** Start Source excerpt **
Kuyta: Hello to everyone! While Sir Potata is busy with some nerdy stuff, I thought I could write a post on how AI works. So here we go!

Now that we know about AI’s definition and history, we can talk about how it works. In our other posts, we mentioned how the subfield of artificial intelligence known as machine learning, is widely used in today’s world, and in this post, we will discuss how machine learning models work.

As a recap, if you don’t remember our last post, machine learning is the capability of a machine to imitate intelligent human behaviour. Artificial intelligence systems (machine learning models) are used to perform complex tasks in a way that is similar to how humans solve problems.

Machine learning is one way to use AI. It was defined in the 1950s by AI pioneer Arthur Samuel as “the field of study that gives computers the ability to learn without explicitly being programmed.” This definition is very true today and it is important to understand how machine learning algorithms work. Basically, writing a program that a machine can follow is very time-consuming or straight up impossible. Like, training a computer to recognize human faces. While it is possible to code direct instructions that a machine can follow, it is very very difficult and time-consuming. Here, machine learning takes the approach of letting computers learn to program themselves through experience and trial-and-error.

Now that we know how and why machine learning algorithms are actually and literally learning, we can now get into the nitty-gritty of how machines learn.
** End Source excerpt **
** Start Stored rows **
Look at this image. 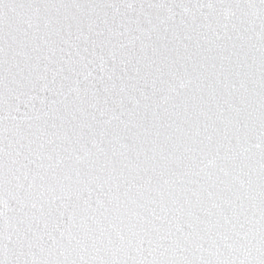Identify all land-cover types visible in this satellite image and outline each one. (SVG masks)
Wrapping results in <instances>:
<instances>
[{
	"label": "snow or ice",
	"instance_id": "6c2138e0",
	"mask_svg": "<svg viewBox=\"0 0 264 264\" xmlns=\"http://www.w3.org/2000/svg\"><path fill=\"white\" fill-rule=\"evenodd\" d=\"M0 264H264V0H0Z\"/></svg>",
	"mask_w": 264,
	"mask_h": 264
}]
</instances>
** End Stored rows **
- Objective -
Print word for word the passage of the machine learning post above that opens with the words containing "Kuyta: Hello to" and closes with "humans solve problems.".

- Exercise solution -
Kuyta: Hello to everyone! While Sir Potata is busy with some nerdy stuff, I thought I could write a post on how AI works. So here we go!

Now that we know about AI’s definition and history, we can talk about how it works. In our other posts, we mentioned how the subfield of artificial intelligence known as machine learning, is widely used in today’s world, and in this post, we will discuss how machine learning models work.

As a recap, if you don’t remember our last post, machine learning is the capability of a machine to imitate intelligent human behaviour. Artificial intelligence systems (machine learning models) are used to perform complex tasks in a way that is similar to how humans solve problems.